Ruang perawatan anak dengan kapasitas 12 ranjang saat ini juga terus penuh.

"Usia termuda rawat inap itu usia sembilan tahun waktu itu, dengan kondisi gangguan mental yang sudah mengganggu lingkungannya," ungkap Ivana.

Penanganan dilakukan secara holistik dengan melibatkan keluarga, guru, hingga pemuka agama. 

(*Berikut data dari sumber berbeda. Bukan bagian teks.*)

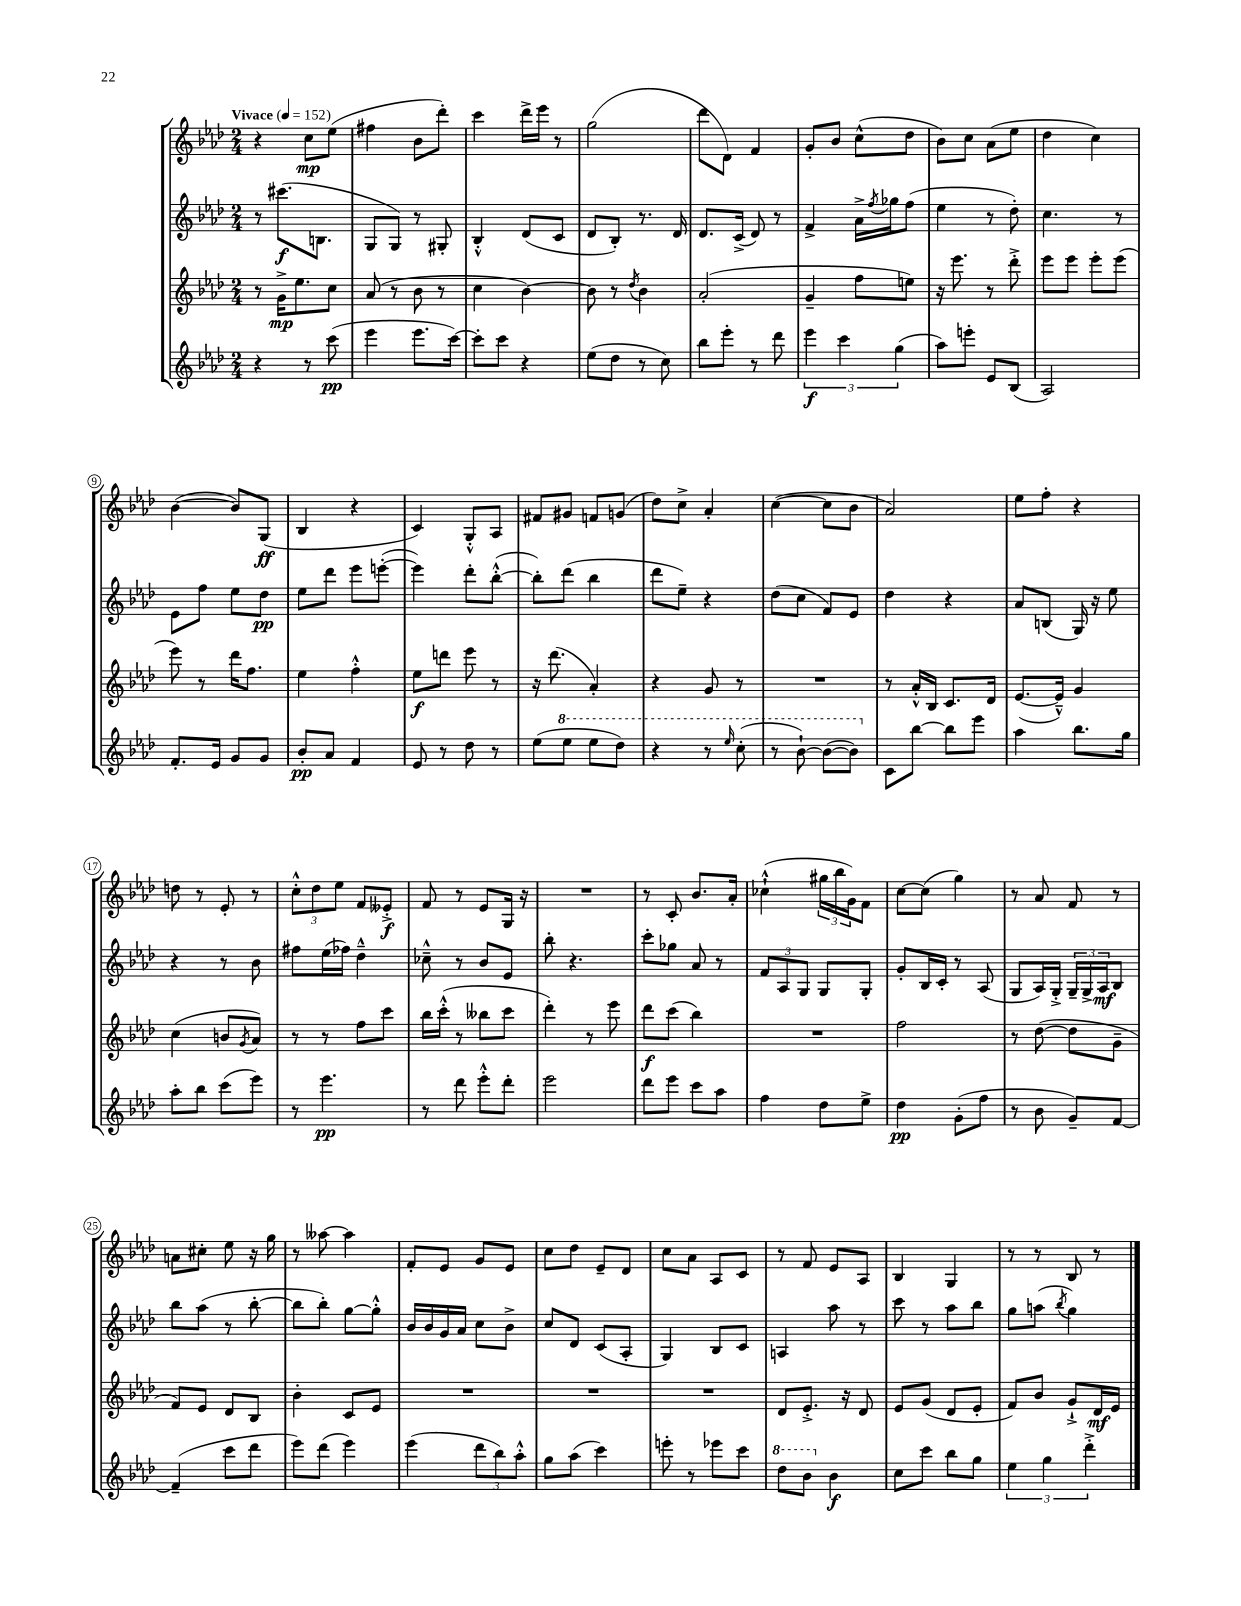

**kern	**dynam	**kern	**dynam	**kern	**dynam	**kern	**dynam
*part4	*part4	*part3	*part3	*part2	*part2	*part1	*part1
*staff4	*staff4	*staff3	*staff3	*staff2	*staff2	*staff1	*staff1
*clefG2	*	*clefG2	*	*clefG2	*	*clefG2	*
*k[b-e-a-d-]	*	*k[b-e-a-d-]	*	*k[b-e-a-d-]	*	*k[b-e-a-d-]	*
*M2/4	*	*M2/4	*	*M2/4	*	*M2/4	*
*MM152	*	*MM152	*	*MM152	*	*MM152	*
=1	=1	=1	=1	=1	=1	=1	=1
!	!	!	!	!	!	!LO:TX:a:B:t=Vivace	!
4r	.	8r	.	8r	.	4r	.
.	.	16g^\KL	mp	(8.ccc#X\L	f	.	.
.	.	8.ee-\	.	.	.	.	.
8r	.	.	.	.	.	8cc\L	mp
.	.	.	.	8.Bn\J	.	.	.
(8ccc\	pp	8cc\J	.	.	.	(8ee-\J	.
=2	=2	=2	=2	=2	=2	=2	=2
4eee-\	.	(8a-/	.	8G/L	.	4ff#X\	.
.	.	8r	.	8G/J)	.	.	.
8.eee-\L	.	8b-\	.	8r	.	8b-\L	.
.	.	8r	.	8G#X'/	.	8ddd-'\J)	.
[16ccc\Jk)	.	.	.	.	.	.	.
=3	=3	=3	=3	=3	=3	=3	=3
8ccc'\L]	.	4cc\	.	4B-'^^/	.	4ccc\	.
8ccc\J	.	.	.	.	.	.	.
4r	.	[4b-\)	.	(8d-/L	.	16ddd-^\LL	.
.	.	.	.	.	.	16eee-\JJ	.
.	.	.	.	8c/J	.	8r	.
=4	=4	=4	=4	=4	=4	=4	=4
(8ee-\L	.	8b-\]	.	8d-/L	.	(2gg\	.
8dd-\J	.	8r	.	8B-'/J)	.	.	.
.	.	8qdd-/	.	.	.	.	.
8r	.	4b-\	.	8.r	.	.	.
8cc\)	.	.	.	.	.	.	.
.	.	.	.	16d-/	.	.	.
=5	=5	=5	=5	=5	=5	=5	=5
8bb-\L	.	(2a-'/	.	8.d-/L	.	8ddd-\L	.
8eee-'\J	.	.	.	.	.	8d-\J)	.
.	.	.	.	(16c^/Jk	.	.	.
8r	.	.	.	8d-/)	.	4f/	.
8ddd-\	.	.	.	8r	.	.	.
=6	=6	=6	=6	=6	=6	=6	=6
6eee-\	f	4g~/	.	4f^/	.	8g'/L	.
.	.	.	.	.	.	8b-/J	.
6ccc\	.	.	.	.	.	.	.
.	.	8ff\L	.	16a-^\LL	.	(8cc^^\L	.
.	.	.	.	8qff/	.	.	.
.	.	.	.	16gg-X\J	.	.	.
(6gg\	.	.	.	.	.	.	.
.	.	8een\J)	.	(8ff\J	.	8dd-\J	.
=7	=7	=7	=7	=7	=7	=7	=7
8aa-\L)	.	16r	.	4ee-\	.	8b-\L)	.
.	.	8.eee-\	.	.	.	.	.
8eeen'\J	.	.	.	.	.	8cc\J	.
8e-/L	.	8r	.	8r	.	(8a-\L	.
(8B-/J	.	8ddd-'^\	.	8dd-'\)	.	8ee-\J	.
=8	=8	=8	=8	=8	=8	=8	=8
2A-/)	.	8eee-\L	.	4.cc\	.	4dd-\	.
.	.	8eee-\J	.	.	.	.	.
.	.	8eee-'\L	.	.	.	4cc\)	.
.	.	(8eee-\J	.	8r	.	.	.
!!LO:LB:g=z
=9	=9	=9	=9	=9	=9	=9	=9
8.f'/L	.	8eee-\)	.	8e-\L	.	([4b-\	.
.	.	8r	.	8ff\J	.	.	.
16e-/Jk	.	.	.	.	.	.	.
8g/L	.	16ddd-\KL	.	8ee-\L	.	8b-/L])	.
.	.	8.ff\J	.	.	.	.	.
8g/J	.	.	.	8dd-\J	pp	(8G/J	ff
=10	=10	=10	=10	=10	=10	=10	=10
8b-'/L	pp	4ee-\	.	8ee-\L	.	4B-/	.
8a-/J	.	.	.	8ddd-\J	.	.	.
4f/	.	4ff'^^\	.	8eee-\L	.	4r	.
.	.	.	.	([8eeen'\J	.	.	.
=11	=11	=11	=11	=11	=11	=11	=11
8e-/	.	8ee-\L	f	4eee\])	.	4c/)	.
8r	.	8dddn\J	.	.	.	.	.
8dd-\	.	8eee-\	.	8ddd-'\L	.	8G'^^/L	.
8r	.	8r	.	([8bb-'^^\J	.	8A-/J	.
=12	=12	=12	=12	=12	=12	=12	=12
(8ee-\L	.	16r	.	8bb-'\L])	.	8f#X/L	.
.	.	(8.ddd-\	.	.	.	.	.
*8va	*	*	*	*	*	*	*
8eee-\J	.	.	.	(8ddd-\J	.	8g#X/J	.
8eee-\L	.	4a-'/)	.	4bb-\	.	8fn/L	.
8ddd-\J)	.	.	.	.	.	(8gn/J	.
=13	=13	=13	=13	=13	=13	=13	=13
4r	.	4r	.	8ddd-\L	.	8dd-\L)	.
.	.	.	.	8ee-~\J)	.	8cc^\J	.
8r	.	8g/	.	4r	.	4a-'/	.
16qqeee-/	.	.	.	.	.	.	.
(8ccc'\	.	8r	.	.	.	.	.
=14	=14	=14	=14	=14	=14	=14	=14
8r	.	2r	.	(8dd-\L	.	([4cc\	.
[8bb-`\)	.	.	.	8cc\J	.	.	.
(8bb-\L_	.	.	.	8f/L)	.	8cc\L]	.
8bb-\J])	.	.	.	8e-/J	.	8b-\J	.
=15	=15	=15	=15	=15	=15	=15	=15
*X8va	*	*	*	*	*	*	*
8c\L	.	8r	.	4dd-\	.	2a-/)	.
[8bb-\J	.	16a-'^^/LL	.	.	.	.	.
.	.	16B-/JJ	.	.	.	.	.
8bb-\L]	.	8.c/L	.	4r	.	.	.
8eee-\J	.	.	.	.	.	.	.
.	.	16d-/Jk	.	.	.	.	.
=16	=16	=16	=16	=16	=16	=16	=16
4aa-\	.	([8.e-/L	.	8a-/L	.	8ee-\L	.
.	.	.	.	(8Bn/J	.	8ff'\J	.
.	.	16e-~^^/Jk])	.	.	.	.	.
8.bb-\L	.	4g/	.	16G/)	.	4r	.
.	.	.	.	16r	.	.	.
.	.	.	.	8ee-\	.	.	.
16gg\Jk	.	.	.	.	.	.	.
!!LO:LB:g=z
=17	=17	=17	=17	=17	=17	=17	=17
8aa-'\L	.	(4cc\	.	4r	.	8ddn\	.
8bb-\J	.	.	.	.	.	8r	.
(8ccc\L	.	8bn/L	.	8r	.	8e-'/	.
.	.	8qg/	.	.	.	.	.
8eee-\J)	.	8a-/J)	.	8b-\	.	8r	.
=18	=18	=18	=18	=18	=18	=18	=18
8r	.	8r	.	8ff#X\L	.	12cc'^^\L	.
.	.	.	.	.	.	12dd-\	.
4.eee-\	pp	8r	.	(16ee-\L	.	.	.
.	.	.	.	.	.	12ee-\J	.
.	.	.	.	16ff-X\JJ)	.	.	.
.	.	8ff\L	.	4dd-~^^\	.	8f/L	.
.	.	8ccc\J	.	.	.	8e--X'^/J	f
=19	=19	=19	=19	=19	=19	=19	=19
8r	.	16bb-\LL	.	8cc-X~^^\	.	8f/	.
.	.	(16ccc'^^\JJ	.	.	.	.	.
8ddd-\	.	8r	.	8r	.	8r	.
8eee-'^^\L	.	8bb--X\L	.	8b-/L	.	8e-/L	.
8ddd-'\J	.	8ccc\J	.	8e-/J	.	16G/Jk	.
.	.	.	.	.	.	16r	.
=20	=20	=20	=20	=20	=20	=20	=20
2eee-\	.	4ddd-'\)	.	8bb-'\	.	2r	.
.	.	.	.	4.r	.	.	.
.	.	8r	.	.	.	.	.
.	.	8eee-\	.	.	.	.	.
=21	=21	=21	=21	=21	=21	=21	=21
8ddd-\L	.	8ddd-\L	f	8ccc'\L	.	8r	.
8eee-\J	.	(8ccc\J	.	8gg-X\J	.	8c'/	.
8ccc\L	.	4bb-\)	.	8a-/	.	8.b-/L	.
8aa-\J	.	.	.	8r	.	.	.
.	.	.	.	.	.	16a-'/Jk	.
=22	=22	=22	=22	=22	=22	=22	=22
4ff\	.	2r	.	12f/L	.	(4cc-X`^^\	.
.	.	.	.	12A-/	.	.	.
.	.	.	.	12G/J	.	.	.
8dd-\L	.	.	.	8G/L	.	24gg#X\LL	.
.	.	.	.	.	.	24bb-\	.
.	.	.	.	.	.	24g\J)	.
8ee-^\J	.	.	.	8G'/J	.	8f\J	.
=23	=23	=23	=23	=23	=23	=23	=23
4dd-\	pp	2ff\	.	8g'/L	.	[8cc\L	.
.	.	.	.	16B-/L	.	(8cc\J]	.
.	.	.	.	16c'/JJ	.	.	.
(8g'\L	.	.	.	8r	.	4gg\)	.
8ff\J	.	.	.	(8A-/	.	.	.
=24	=24	=24	=24	=24	=24	=24	=24
8r	.	8r	.	8G/L	.	8r	.
8b-\	.	([8dd-\	.	16A-/L)	.	8a-/	.
.	.	.	.	16G'^/JJ	.	.	.
8g~/L)	.	8dd-\L]	.	24G~/LL	.	8f/	.
.	.	.	.	24G^/	.	.	.
.	.	.	.	24A-/J	mf	.	.
[8f/J	.	8g~\J	.	8B-/J	.	8r	.
!!LO:LB:g=z
=25	=25	=25	=25	=25	=25	=25	=25
(4f~/]	.	8f/L)	.	8bb-\L	.	8an\L	.
.	.	8e-/J	.	(8aa-\J	.	8cc#X'\J	.
8ccc\L	.	8d-/L	.	8r	.	8ee-\	.
8ddd-\J	.	8B-/J	.	[8bb-'\	.	16r	.
.	.	.	.	.	.	16gg\	.
=26	=26	=26	=26	=26	=26	=26	=26
8eee-\L)	.	4b-'\	.	8bb-\L]	.	8r	.
(8ddd-\J	.	.	.	8bb-'\J)	.	[8aa--X\	.
4eee-\)	.	8c/L	.	[8gg\L	.	4aa--\]	.
.	.	8e-/J	.	8gg'^^\J]	.	.	.
=27	=27	=27	=27	=27	=27	=27	=27
(4eee-\	.	2r	.	16b-/LL	.	8f'/L	.
.	.	.	.	16b-/	.	.	.
.	.	.	.	16g/	.	8e-/J	.
.	.	.	.	16a-/JJ	.	.	.
12ddd-\L	.	.	.	8cc\L	.	8g/L	.
12bb-\)	.	.	.	.	.	.	.
.	.	.	.	8b-^\J	.	8e-/J	.
12aa-'^^\J	.	.	.	.	.	.	.
=28	=28	=28	=28	=28	=28	=28	=28
8gg\L	.	2r	.	8cc/L	.	8cc\L	.
(8aa-\J	.	.	.	8d-/J	.	8dd-\J	.
4ccc\)	.	.	.	(8c/L	.	8e-~/L	.
.	.	.	.	8A-'/J	.	8d-/J	.
=29	=29	=29	=29	=29	=29	=29	=29
8eeen'\	.	2r	.	4G/)	.	8cc\L	.
8r	.	.	.	.	.	8a-\J	.
8eee-X\L	.	.	.	8B-/L	.	8A-/L	.
8ccc\J	.	.	.	8c/J	.	8c/J	.
=30	=30	=30	=30	=30	=30	=30	=30
*8va	*	*	*	*	*	*	*
8ddd-\L	.	8d-/L	.	4An/	.	8r	.
8bb-\J	.	8.e-'^/J	.	.	.	8f/	.
*X8va	*	*	*	*	*	*	*
4b-\	f	.	.	8aa-\	.	8e-/L	.
.	.	16r	.	.	.	.	.
.	.	8d-/	.	8r	.	8A-/J	.
=31	=31	=31	=31	=31	=31	=31	=31
8cc\L	.	8e-/L	.	8ccc\	.	4B-/	.
8ccc\J	.	(8g/J	.	8r	.	.	.
8bb-\L	.	8d-/L	.	8aa-\L	.	4G/	.
8gg\J	.	8e-'/J	.	8bb-\J	.	.	.
=32	=32	=32	=32	=32	=32	=32	=32
6ee-\	.	8f/L)	.	8gg\L	.	8r	.
.	.	8b-/J	.	(8aan\J	.	8r	.
6gg\	.	.	.	.	.	.	.
.	.	.	.	8qbb-/	.	.	.
.	.	8g`^/L	.	4gg\)	.	8B-/	.
6ddd-'^\	.	.	.	.	.	.	.
.	.	16d-/L	mf	.	.	8r	.
.	.	16e-/JJ	.	.	.	.	.
==	==	==	==	==	==	==	==
*-	*-	*-	*-	*-	*-	*-	*-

"Penanganan di psikiatri itu holistik. Jadi kalau perlu gurunya dihadirkan, atau jika orang tua meminta didampingi pemuka agama juga kami fasilitasi," imbuhnya.

Ketua Ikatan Sarjana Komunikasi Indonesia (ISKI) Jatim, Suko Widodo, menyoroti faktor gaya hidup digital sebagai salah satu pemicu. 

Suko Widodo menilai interaksi manusia kini minim empati karena terlalu bergantung pada gawai.

"Di masa silam orang bisa saling bercakap-cakap, ketemu, dan mendengarkan. Tapi hari ini mereka berjumpa dalam ruang digital yang tidak touchable, sehingga tingkat kepekaan emosinya tidak ada," terang Suko.

Ia mengajak masyarakat membangun komunikasi humanis di keluarga dan mengelola penggunaan gawai secara wajar. 

Suko juga menekankan orang tua harus memahami perubahan zaman agar bisa mendampingi anak dengan baik.

"Orang tua mau tidak mau harus memahami bahwa zaman sudah berubah. Harusnya orang tua lebih sering bertemu dengan anak dan membicarakannya bersama," pungkasnya.